Computer recognizes faces as collections of lighter and darker pixels. The system first clusters the pixels of a face into elements such as edges that define contours. Subsequent layers of processing combine elements into nonintuitive, statistical features that faces have in common but are different enough to discriminate them. The output of the processing layer below serves as the input to the layer above. The output of deep training the system is a representational model of a human face. The accuracy of the result depends on the amount of data, which in this case is the number of faces the system is trained on.

FBI’s Next Generation Identification (NGI)

FBI’s Criminal Justice Information Services (CJIS) Division developed and incrementally integrated a new system called the Next Generation Identification (NGI) system to replace the Integrated Automated Fingerprint Identification System (IAFIS). NGI provides the criminal justice community with the world’s largest and most efficient electronic repository of biometric and criminal history information6. The accuracy of identification using NGI is much less compared to Facebook’s DeepFace. One of the reasons is the poor quality of pictures that FBI uses.

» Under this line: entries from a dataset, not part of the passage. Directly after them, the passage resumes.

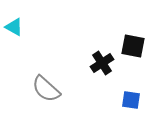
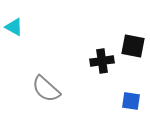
black cross: moved 2 px up; rotated 25 degrees clockwise
blue square: moved 1 px down
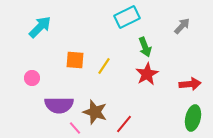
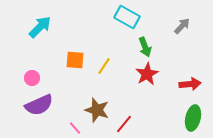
cyan rectangle: rotated 55 degrees clockwise
purple semicircle: moved 20 px left; rotated 24 degrees counterclockwise
brown star: moved 2 px right, 2 px up
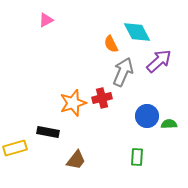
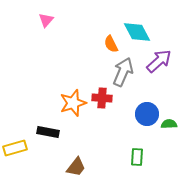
pink triangle: rotated 21 degrees counterclockwise
red cross: rotated 18 degrees clockwise
blue circle: moved 2 px up
brown trapezoid: moved 7 px down
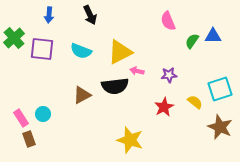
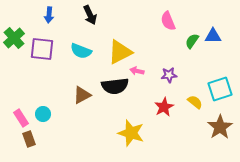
brown star: rotated 15 degrees clockwise
yellow star: moved 1 px right, 7 px up
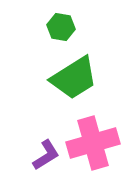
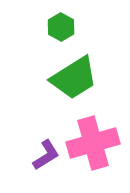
green hexagon: rotated 20 degrees clockwise
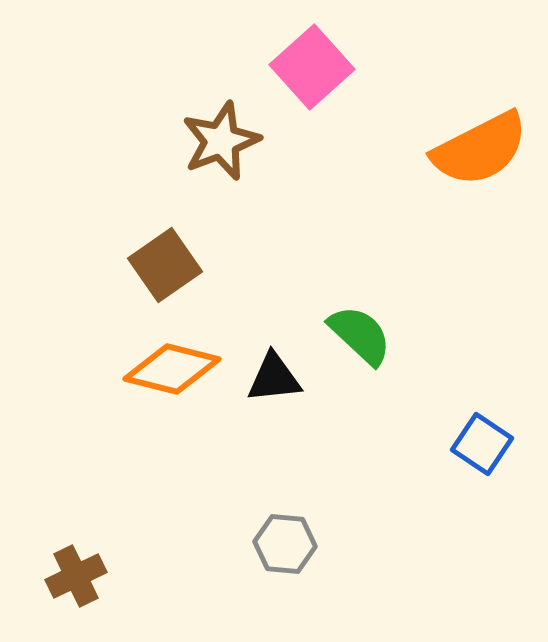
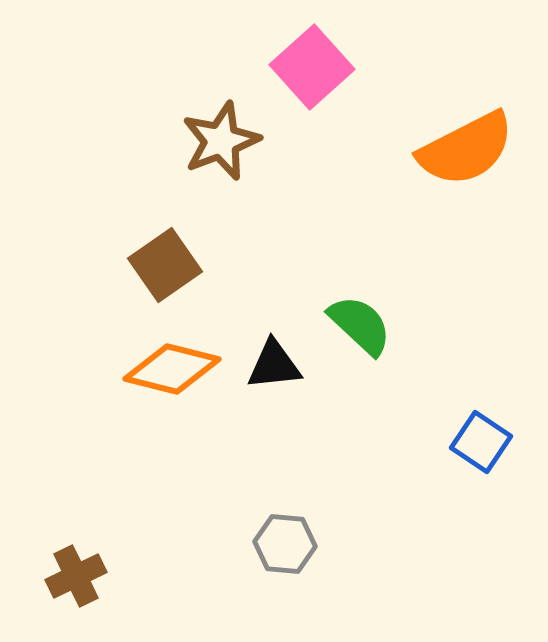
orange semicircle: moved 14 px left
green semicircle: moved 10 px up
black triangle: moved 13 px up
blue square: moved 1 px left, 2 px up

FBI normally uses the images obtained through public cameras which do not provide a face straight-on photograph. Whereas Facebook already has the information of all our friends and works with over 250 billion photos and over 4.4 million labelled faces compared to FBI’s over 50 billion photos. Thus, with more data Facebook has an edge in better identification. Facebook also has more freedom to make mistakes, since a false photo-tag carries much less weight than a mistaken police ID7. Facial recognition is of great use in automatic photo-tagging, but there is risk of false-accept rate while trying to identify a suspect and an innocent could be in trouble because of this.

Search and e-commerce

Google’s Cloud Vision API and Microsoft’s Project Oxford’s Computer Vision, face, and emotion APIs provide image-recognition solutions using deep, machine-learning algorithms to provide powerful ecommerce and retail applications that will enhance shopping experience of users and create new marketing opportunities for retailers8.

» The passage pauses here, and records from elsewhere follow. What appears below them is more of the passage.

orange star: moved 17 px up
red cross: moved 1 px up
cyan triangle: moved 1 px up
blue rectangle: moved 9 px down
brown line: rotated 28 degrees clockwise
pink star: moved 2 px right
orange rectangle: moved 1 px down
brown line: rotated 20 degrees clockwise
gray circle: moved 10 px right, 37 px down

Cortexica9 uses its findSimilar™ software to provide services to retailers like Macy’s and Zalando. Cortexica does this by providing the retailer with an API. First, the images of all the items in the inventory are ingested in the software. The size and completeness of the dataset is important. Second, a Key Point Files (KPF) for each image, which is a proprietary Cortexica file, is produced. This file contains all the visual information needed to describe the image and help with future searches. Third, this system is then connected to the customer’s app or website search feature. Fourth, when the consumer sends an incoming query image, it is converted into a KPF, the visual match is computed and the consumer gets the matched results in order of visual similarity in couple of seconds.

This hot topic that is "visual search" is all driven by the alignment of consumer activity, with regards to their propensity to taking pictures, and the innovation of how retailers want their inventory to be discovered by consumers using their mobile devices. Facts like colour, texture, distinctive parts and shapes all need to be considered in designing the algorithm to meet the challenges of the broad range of retail fashion requirements.

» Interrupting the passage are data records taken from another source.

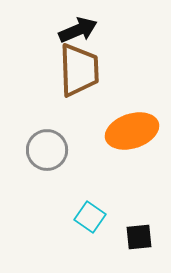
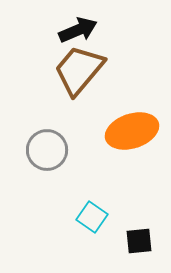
brown trapezoid: rotated 138 degrees counterclockwise
cyan square: moved 2 px right
black square: moved 4 px down
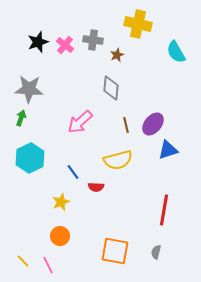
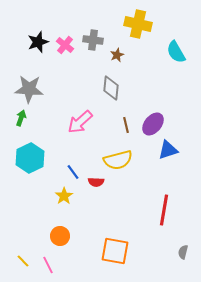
red semicircle: moved 5 px up
yellow star: moved 3 px right, 6 px up; rotated 12 degrees counterclockwise
gray semicircle: moved 27 px right
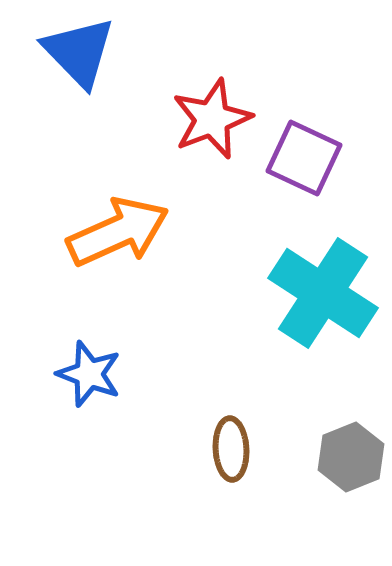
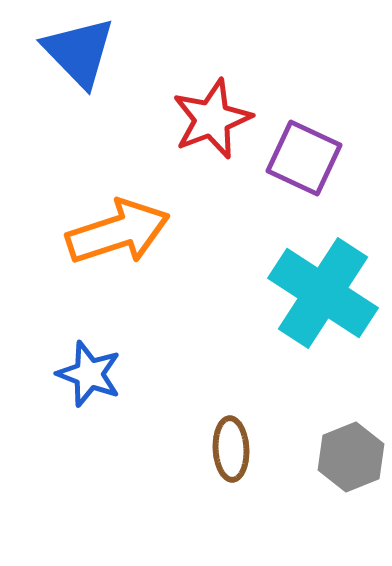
orange arrow: rotated 6 degrees clockwise
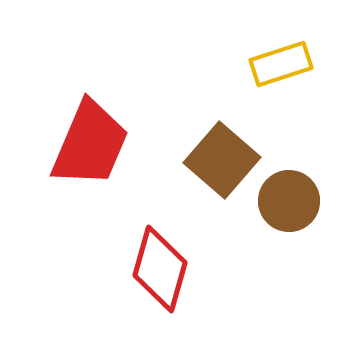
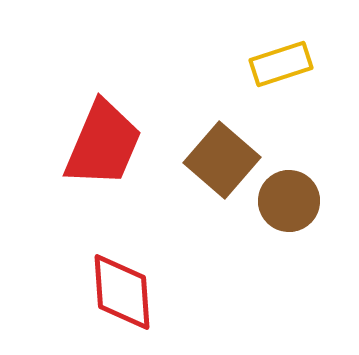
red trapezoid: moved 13 px right
red diamond: moved 38 px left, 23 px down; rotated 20 degrees counterclockwise
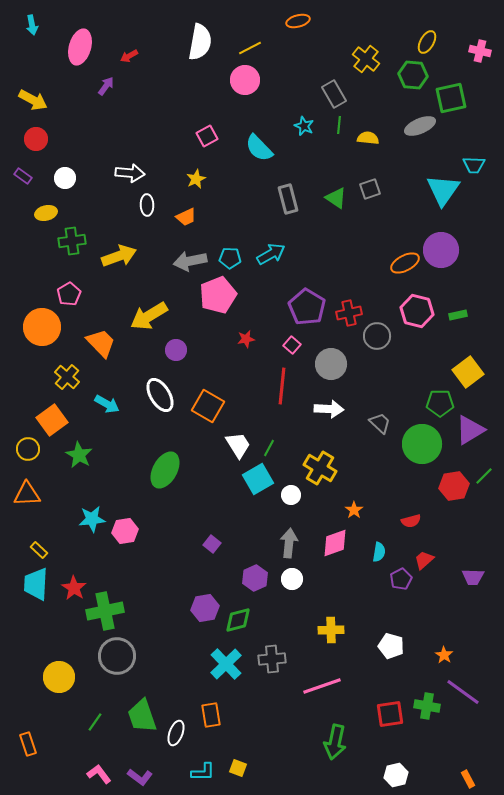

Companies like Zugara11 use augmented reality (AR) shopping applications that allow a customer to try clothing in a virtual dressing room by overlaying an image of a dress or shirt and find what suits best. Here the app looks at the shopper via web camera and can capture the emotions of the consumer and send it to Google or Microsoft API for emotional analysis. Depending on the feedback from the API’s image analysis, the AR application can be guided to provide similar or different outfit to the customer12.

According to MarketsandMarkets, a global market research company and consulting firm, the image recognition market is estimated to grow from USD 15.95 Billion in 2016 to USD 38.92 Billion by 2021, at a CAGR of 19.5% between 2016 and 2021. The future of image recognition seems very interesting.